● Instruction:
Check every line below for the word "Adhes" and show those that hold it.

:: Exercise inputs ::

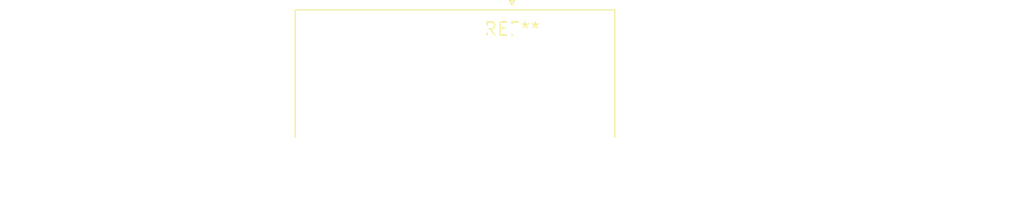
<source format=kicad_pcb>
(kicad_pcb (version 20240108) (generator pcbnew)

  (general
    (thickness 1.6)
  )

  (paper "A4")
  (layers
    (0 "F.Cu" signal)
    (31 "B.Cu" signal)
    (32 "B.Adhes" user "B.Adhesive")
    (33 "F.Adhes" user "F.Adhesive")
    (34 "B.Paste" user)
    (35 "F.Paste" user)
    (36 "B.SilkS" user "B.Silkscreen")
    (37 "F.SilkS" user "F.Silkscreen")
    (38 "B.Mask" user)
    (39 "F.Mask" user)
    (40 "Dwgs.User" user "User.Drawings")
    (41 "Cmts.User" user "User.Comments")
    (42 "Eco1.User" user "User.Eco1")
    (43 "Eco2.User" user "User.Eco2")
    (44 "Edge.Cuts" user)
    (45 "Margin" user)
    (46 "B.CrtYd" user "B.Courtyard")
    (47 "F.CrtYd" user "F.Courtyard")
    (48 "B.Fab" user)
    (49 "F.Fab" user)
    (50 "User.1" user)
    (51 "User.2" user)
    (52 "User.3" user)
    (53 "User.4" user)
    (54 "User.5" user)
    (55 "User.6" user)
    (56 "User.7" user)
    (57 "User.8" user)
    (58 "User.9" user)
  )

  (setup
    (pad_to_mask_clearance 0)
    (pcbplotparams
      (layerselection 0x00010fc_ffffffff)
      (plot_on_all_layers_selection 0x0000000_00000000)
      (disableapertmacros false)
      (usegerberextensions false)
      (usegerberattributes false)
      (usegerberadvancedattributes false)
      (creategerberjobfile false)
      (dashed_line_dash_ratio 12.000000)
      (dashed_line_gap_ratio 3.000000)
      (svgprecision 4)
      (plotframeref false)
      (viasonmask false)
      (mode 1)
      (useauxorigin false)
      (hpglpennumber 1)
      (hpglpenspeed 20)
      (hpglpendiameter 15.000000)
      (dxfpolygonmode false)
      (dxfimperialunits false)
      (dxfusepcbnewfont false)
      (psnegative false)
      (psa4output false)
      (plotreference false)
      (plotvalue false)
      (plotinvisibletext false)
      (sketchpadsonfab false)
      (subtractmaskfromsilk false)
      (outputformat 1)
      (mirror false)
      (drillshape 1)
      (scaleselection 1)
      (outputdirectory "")
    )
  )

  (net 0 "")

  (footprint "DSUB-9_Female_Horizontal_P2.77x2.84mm_EdgePinOffset7.70mm_Housed_MountingHolesOffset9.12mm" (layer "F.Cu") (at 0 0))

)

</source>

:::

● Result below:
    (32 "B.Adhes" user "B.Adhesive")
    (33 "F.Adhes" user "F.Adhesive")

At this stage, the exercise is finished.